As expected, on lower peaks and in more developed countries you will see more from a webcam, and at some points during the climbing season there may be short term viewing options. Some of the 7 summits are devoid of real coverage and most common is a single webcam, or perhaps two, with still frames uploaded at intervals.
Here are a few options for viewing the 7 summits – which I’ll be updating while also welcoming input in the comments below on Webcams I’ve yet to locate.
These links are live now – but this is an area where technology, operators, weather and a high number of variables all play a part. So click as an Explorer would, not with the expectation of an HD live-stream.
Kosciusko – showing the track towards the top from the Thredbo chairlift and also the view from the base of Thredbo ski area. Not bad for checking the ski conditions for your descent as well depending on the season.
Carstenz – I’m sure the Freeport Mine has the technology, but I’m not sure they are too eager to share. If you would just like to learn more about our climb with Peter Hillary and his sons George and Alex from our recent climb of Carstenz, you can do that here.
Mont Blanc – ok, we know it isn’t often regarded as a 7 Summit, but as so many of us climb Mont Blanc as well, here is a great camera across at the mountain, and a number of different options from the Alps around Chamonix.
Elbrus – it may may not be live updates, but there is a good camera at the top of the Mir Gondola station looking up towards the summit of Elbrus for the southern side of the mountain. Not as high as we would like, but it gives an idea of the overall weather.
Vinson – as one might expect from Antarctic Logistics & Expeditions, they have some of the latest and the best technology.
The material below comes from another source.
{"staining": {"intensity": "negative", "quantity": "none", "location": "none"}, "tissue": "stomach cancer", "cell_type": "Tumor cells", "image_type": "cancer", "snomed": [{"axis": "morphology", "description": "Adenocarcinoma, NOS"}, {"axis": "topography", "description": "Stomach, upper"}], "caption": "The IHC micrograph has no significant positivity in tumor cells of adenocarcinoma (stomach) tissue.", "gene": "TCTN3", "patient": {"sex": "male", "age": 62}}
You have a choice of 4 cameras, 2 at Union Glacier which is the gateway to Vinson and the South Pole, one camera out close to the Weddell Sea to monitor incoming cloud, and another at Thiels Corner, halfway from Union Glacier to the South Pole. Perhaps just a bit white at times, but it is Antarctica.
Kilimanjaro – options from Moshi, Tanzania when it is working, and hourly screen shots closer to the mountain at the aptly named Kilicam. Our expedition report and a 360 summit view is here.
Denali – a number of the air taxi services in Talkeetna have webcams – but still 60 miles out from the mountain. The National Park Service has Webcams dotted around the park, but more scenic than useful for climbers.
There is also an FAA Webcam at Kahiltna Glacier, but links are troublesome, you can reach the page and then a map of Webcams here which may get you there. When we climbed in 2019, the weather was so good we really didn’t need a cam – we could see the mountain all the way from Talkeetna to the summit.
Aconcagua – while the facilities at Plaza de Mulas expand, the webcam that once lived here seems to be out of operation currently – updates welcome if anything comes up during the upcoming climbing season.
Everest – with the high interest levels and cell service right to Base Camp and beyond, hopefully there will be something here in – season. The webcam at the Italian observatory just above Lobuche is currently out of service.
What we would really like to see is a webcam on the South Summit so we can see how many people are in line on the Hillary Step.
I welcome your updates on Webcams and will update that here – this is a rapidly advancing area and a great way to really see and finalize plans for the heights.